For defendants' final point, we return to the question of counsel fees, this time in the context of the Law Division's award of such fees to Newport on its unsuccessful claim for delay damages. As we noted earlier, R. 4:42-9(a) states the general rule that "no fee for legal services shall be allowed in the taxed costs or otherwise . . . ." The Rule provides eight exceptions. R. 4:42-9(a)(1) to (8). It is undisputed that none of these exceptions is applicable in the present case.
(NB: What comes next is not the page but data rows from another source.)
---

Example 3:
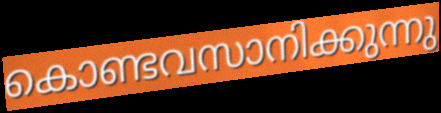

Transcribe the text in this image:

കൊണ്ടവസാനിക്കുന്നു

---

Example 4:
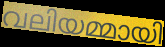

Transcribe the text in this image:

വലിയമ്മായി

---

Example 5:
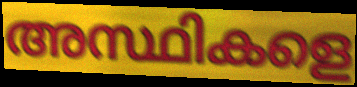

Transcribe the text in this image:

അസ്ഥികളെ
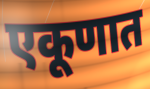
एकूणात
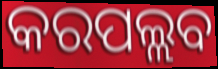
କରପଲ୍ଲବ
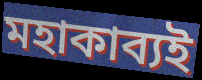
মহাকাব্যই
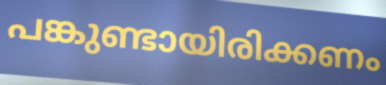
പങ്കുണ്ടായിരിക്കണം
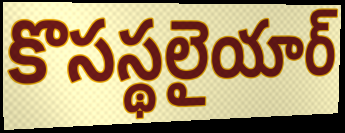
కొసస్థలైయార్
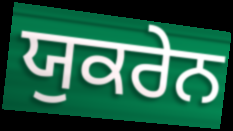
ਯੁਕਰੇਨ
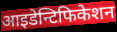
आइडेन्टिफिकेशन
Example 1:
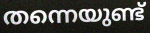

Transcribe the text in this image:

തന്നെയുണ്ട്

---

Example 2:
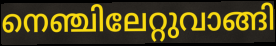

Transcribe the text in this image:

നെഞ്ചിലേറ്റുവാങ്ങി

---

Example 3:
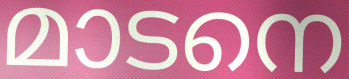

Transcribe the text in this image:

മാടനെ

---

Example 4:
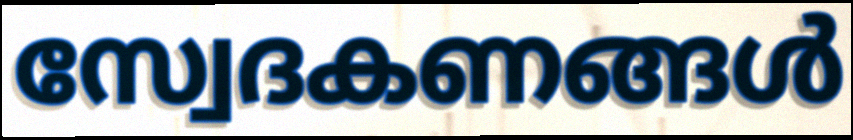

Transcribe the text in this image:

സ്വേദകണങ്ങൾ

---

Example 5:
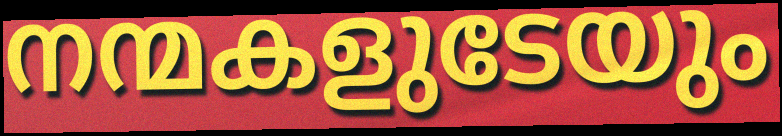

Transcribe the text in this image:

നന്മകളുടേയും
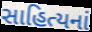
સાહિત્યનાં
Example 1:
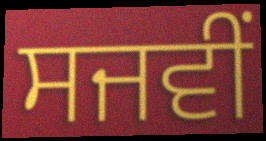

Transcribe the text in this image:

ਸਜਵੀਂ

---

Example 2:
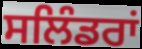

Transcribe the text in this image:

ਸਲਿੰਡਰਾਂ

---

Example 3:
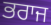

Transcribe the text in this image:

ਭਰਾਜ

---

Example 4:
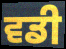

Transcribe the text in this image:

ਵਡੀ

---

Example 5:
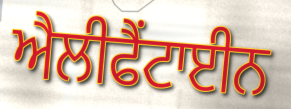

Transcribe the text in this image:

ਐਲੀਫੈਂਟਾਈਨ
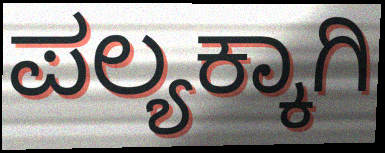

We add that R. 1:10-3 (formerly R. 1:10-5), which pertains to enforcement of litigant's rights, permits a court "in its discretion [to] make an allowance for counsel fees . . . to a party accorded relief.. . ." We have underscored the phrase "party accorded relief" because it clearly confines the right to award counsel fees to "successful movant[s]." Pressler, Current N.J. Court Rules, comment on R. 1:10-3 (1996). New Jersey's general prohibition against the award of counsel fees "was adopted to eliminate the abuses of the pre-1948 chancery practice of granting excessive fees to favored members of the bar." Satellite Gateway Communications v. Musi Dining Car Co.,110 N.J. 280, 285, 540 A.2d 1267 (1988). Although the original source rule was adopted in 1947 and has been modified on numerous occasions, its basic approach and philosophy remain the same. Ibid.; see also State, Dep't of Envtl. Protection v. Ventron Corp.,94 N.J. 473, 504 (1983); Right to Choose v. Byrne,91 N.J. 287, 316, 450 A.2d 925 (1982); Gerhardt v. Continental Ins. Cos.,48 N.J. at 301. We need not determine whether the courts have the inherent power to award fees, and if so, the parameters of such authority. See Red Devil Tools v. Tip Top Brush Co.,50 N.J. 563, 574-76, 236 A.2d 861 (1967); Oliviero v. Porter Hayden Co.,241 N.J. Super. 381, 387, 575 A.2d 50 (App. Div. 1990). Assuming such authority exists, we find that no "inJustice would occur if counsel fees [were] not awarded in this action." Satellite Gateway Communications v. Musi Dining Car Co.,110 N.J. at 288. We thus adhere to the general rule barring the award of attorneys' fees.
Accordingly, the order granting counsel fees to Newport is reversed. The remaining judgment and orders appealed from are affirmed.